Records shown:
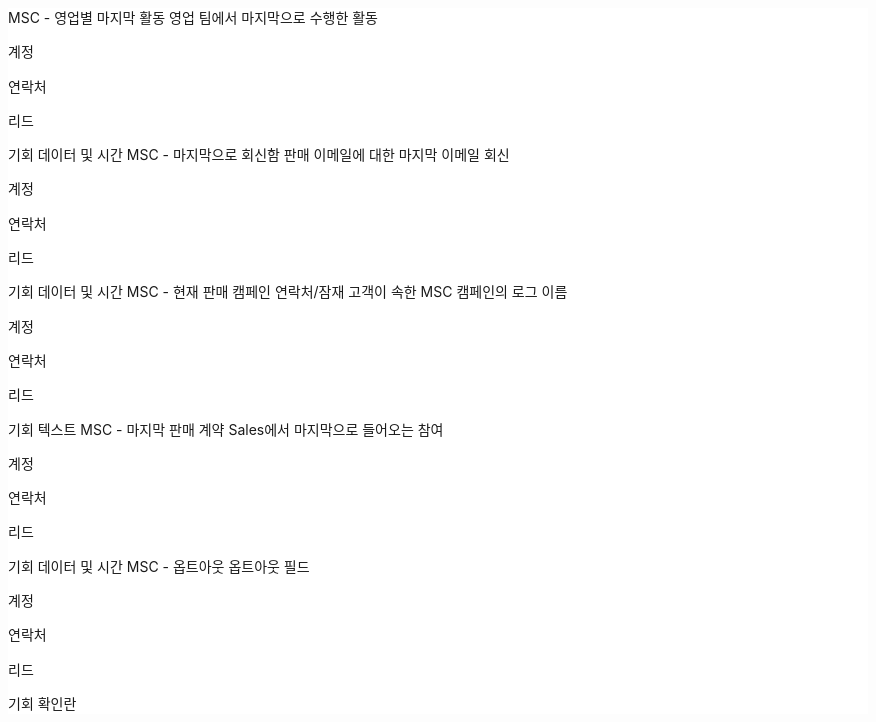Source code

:  <tr>
  <td>MSC - 영업별 마지막 활동</td>
  <td>영업 팀에서 마지막으로 수행한 활동</td>
  <td>
  <p>계정 
  <p>연락처 
  <p>리드 
  <p>기회</td>
  <td>데이터 및 시간</td>
 </tr>
 <tr>
  <td>MSC - 마지막으로 회신함</td>
  <td>판매 이메일에 대한 마지막 이메일 회신</td>
  <td>
  <p>계정 
  <p>연락처 
  <p>리드 
  <p>기회</td>
  <td>데이터 및 시간</td>
 </tr>
 <tr>
  <td>MSC - 현재 판매 캠페인</td>
  <td>연락처/잠재 고객이 속한 MSC 캠페인의 로그 이름</td>
  <td>
  <p>계정 
  <p>연락처 
  <p>리드 
  <p>기회</td>
  <td>텍스트</td>
 </tr>
 <tr>
  <td>MSC - 마지막 판매 계약</td>
  <td>Sales에서 마지막으로 들어오는 참여</td>
  <td>
  <p>계정 
  <p>연락처 
  <p>리드 
  <p>기회</td>
  <td>데이터 및 시간</td>
 </tr>
 <tr>
  <td>MSC - 옵트아웃</td>
  <td>옵트아웃 필드</td>
  <td>
  <p>계정 
  <p>연락처 
  <p>리드 
  <p>기회</td>
  <td>확인란</td>
 </tr>
</table>
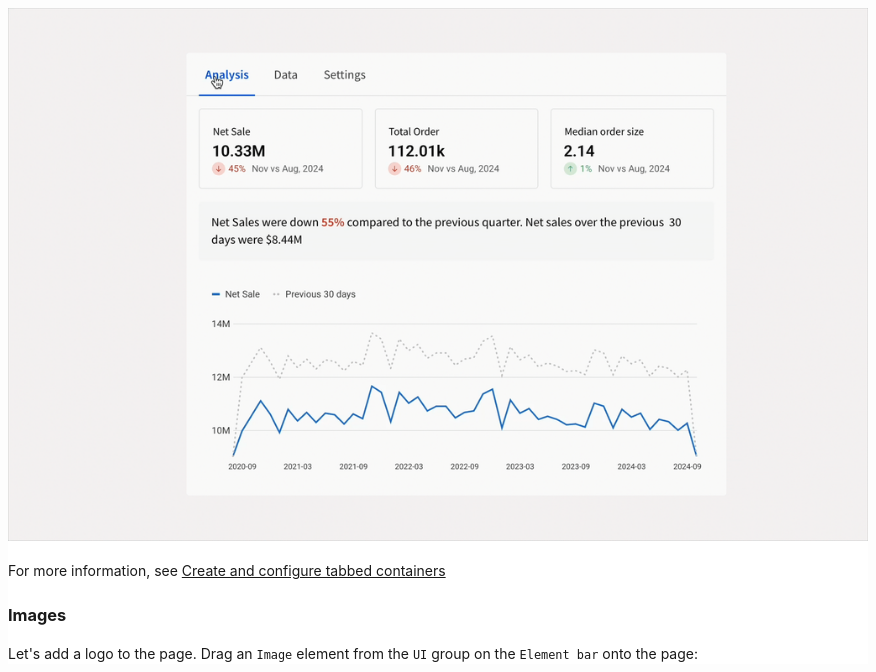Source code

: <img src="assets/tabbed-cont.gif"/>

For more information, see [Create and configure tabbed containers](https://help.sigmacomputing.com/docs/create-and-configure-tabbed-containers)

### Images
Let's add a logo to the page. Drag an `Image` element from the `UI` group on the `Element bar` onto the page:
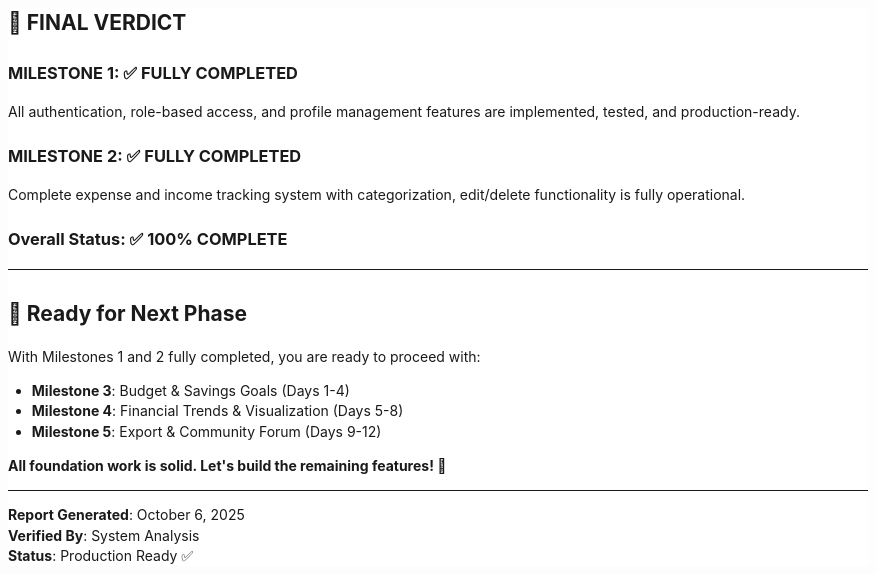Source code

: 
## 🎉 FINAL VERDICT

### **MILESTONE 1**: ✅ **FULLY COMPLETED**
All authentication, role-based access, and profile management features are implemented, tested, and production-ready.

### **MILESTONE 2**: ✅ **FULLY COMPLETED**
Complete expense and income tracking system with categorization, edit/delete functionality is fully operational.

### **Overall Status**: ✅ **100% COMPLETE**

---

## 🎯 Ready for Next Phase

With Milestones 1 and 2 fully completed, you are ready to proceed with:

- **Milestone 3**: Budget & Savings Goals (Days 1-4)
- **Milestone 4**: Financial Trends & Visualization (Days 5-8)
- **Milestone 5**: Export & Community Forum (Days 9-12)

**All foundation work is solid. Let's build the remaining features! 🚀**

---

**Report Generated**: October 6, 2025  
**Verified By**: System Analysis  
**Status**: Production Ready ✅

Work request:
Leaving out any pictures, write the records above out exactly as they are.

Response box:
Source code

:  <tr>
  <td>MSC - 영업별 마지막 활동</td>
  <td>영업 팀에서 마지막으로 수행한 활동</td>
  <td>
  <p>계정 
  <p>연락처 
  <p>리드 
  <p>기회</td>
  <td>데이터 및 시간</td>
 </tr>
 <tr>
  <td>MSC - 마지막으로 회신함</td>
  <td>판매 이메일에 대한 마지막 이메일 회신</td>
  <td>
  <p>계정 
  <p>연락처 
  <p>리드 
  <p>기회</td>
  <td>데이터 및 시간</td>
 </tr>
 <tr>
  <td>MSC - 현재 판매 캠페인</td>
  <td>연락처/잠재 고객이 속한 MSC 캠페인의 로그 이름</td>
  <td>
  <p>계정 
  <p>연락처 
  <p>리드 
  <p>기회</td>
  <td>텍스트</td>
 </tr>
 <tr>
  <td>MSC - 마지막 판매 계약</td>
  <td>Sales에서 마지막으로 들어오는 참여</td>
  <td>
  <p>계정 
  <p>연락처 
  <p>리드 
  <p>기회</td>
  <td>데이터 및 시간</td>
 </tr>
 <tr>
  <td>MSC - 옵트아웃</td>
  <td>옵트아웃 필드</td>
  <td>
  <p>계정 
  <p>연락처 
  <p>리드 
  <p>기회</td>
  <td>확인란</td>
 </tr>
</table>
Source code

: <img src="assets/tabbed-cont.gif"/>

For more information, see [Create and configure tabbed containers](https://help.sigmacomputing.com/docs/create-and-configure-tabbed-containers)

### Images
Let's add a logo to the page. Drag an `Image` element from the `UI` group on the `Element bar` onto the page:
Source code

: 
## 🎉 FINAL VERDICT

### **MILESTONE 1**: ✅ **FULLY COMPLETED**
All authentication, role-based access, and profile management features are implemented, tested, and production-ready.

### **MILESTONE 2**: ✅ **FULLY COMPLETED**
Complete expense and income tracking system with categorization, edit/delete functionality is fully operational.

### **Overall Status**: ✅ **100% COMPLETE**

---

## 🎯 Ready for Next Phase

With Milestones 1 and 2 fully completed, you are ready to proceed with:

- **Milestone 3**: Budget & Savings Goals (Days 1-4)
- **Milestone 4**: Financial Trends & Visualization (Days 5-8)
- **Milestone 5**: Export & Community Forum (Days 9-12)

**All foundation work is solid. Let's build the remaining features! 🚀**

---

**Report Generated**: October 6, 2025  
**Verified By**: System Analysis  
**Status**: Production Ready ✅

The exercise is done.